If viral loads warrant, her doctor will likely start her on a combination of two drugs. This is called combination therapy ans this approach has shown better results than using one drug alone (monotherapy). There are a number of antiviral drugs used but I have no way to know if your friend needs them and, if she does, which ones her doctor will prescribe. You can run a search for this if you really need to know.
I'm guessing your friend's hepatitis C is acute rather than chronic. her symptoms sound like the early phase of acute hepatitis but only a small number of people have symptoms during the early phase.
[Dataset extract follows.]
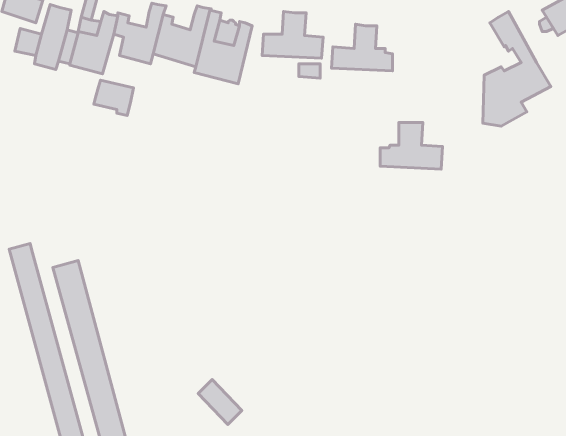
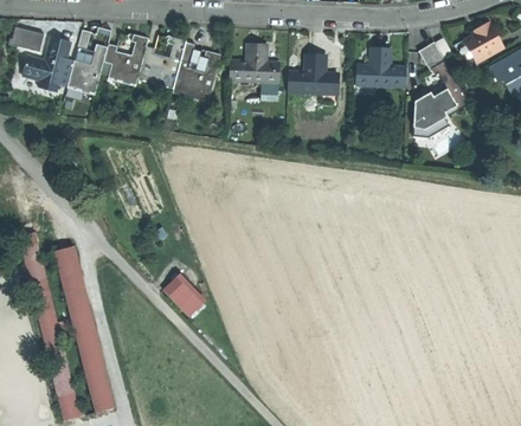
building: [94,80,134,116] -> none
building: [380,122,443,169] -> [355,47,407,86]
building: [198,379,242,425] -> [166,280,202,318]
Symptoms when present generally appear 5-12 weeks after exposure. 80% don't have symptoms and sometimes symptoms don't show up for 10, 15 or even 20 years later and by the time they do, serious damage may already have been done to the liver.
"do these symptoms sounds like the disease has progressed?" — I can't tell you what you want to know. I'd need to see multiple diagnostic test results.
My answer is about the viral particle, as the term Hepatitis refers to the disease itself and you are not. The Hepatitis C virus (HCV) is a small (55-65 nm) in size, enveloped, positive single strand RNA virus in the family flavivinande. Although Hepatitis a,B,and C all have similar names, they do all cause different Hepatitis and liver inflammation disease. they are all both distinctly different genetically and clinically.
Unlike both types a and B, type C doesn't have a life saving vaccination either. not until 2007 was a potential World Wide Distribution of a preventative vaccine with the only animal HCV study involved being the Chimpanzee. hopefully sometime soon a vaccine for humans will be found and approved that works too. good luck and God Bless.